What is required: Reproduce the text of every item below word for word, leaving the pictures out of your answer.

Given records:
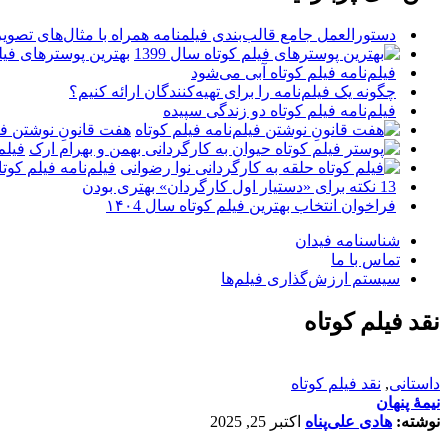
دستورالعمل جامع قالب‌بندی فیلمنامه همراه با مثال‌های تصوی
بهترین پوسترهای فیلم 
فیلم‌نامه فیلم کوتاه آبی می‌شود
چگونه یک فیلم‌نامه را برای تهیه‌کنندگان ارائه کنیم؟
فیلم‌نامه فیلم کوتاه دو زندگی سپیده
هفت قانونِ نوشتن فیل
فیلم
فیلم‌نامه فیلم کو
13 نکته برای «دستیار اول کارگردان» بهتری بودن
فراخوان انتخاب بهترین فیلم کوتاه سال ۱۴۰4
شناسنامه فیدان
تماس با ما
سیستم ارزش‌گذاری فیلم‌ها
نقد فیلم کوتاه
داستانی
,
نقد فیلم کوتاه
نیمۀ پنهان
نوشته:
هادی علی‌پناه
اکتبر 25, 2025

Exercise answer:
دستورالعمل جامع قالب‌بندی فیلمنامه همراه با مثال‌های تصوی
بهترین پوسترهای فیلم 
فیلم‌نامه فیلم کوتاه آبی می‌شود
چگونه یک فیلم‌نامه را برای تهیه‌کنندگان ارائه کنیم؟
فیلم‌نامه فیلم کوتاه دو زندگی سپیده
هفت قانونِ نوشتن فیل
فیلم
فیلم‌نامه فیلم کو
13 نکته برای «دستیار اول کارگردان» بهتری بودن
فراخوان انتخاب بهترین فیلم کوتاه سال ۱۴۰4
شناسنامه فیدان
تماس با ما
سیستم ارزش‌گذاری فیلم‌ها
نقد فیلم کوتاه
داستانی
,
نقد فیلم کوتاه
نیمۀ پنهان
نوشته:
هادی علی‌پناه
اکتبر 25, 2025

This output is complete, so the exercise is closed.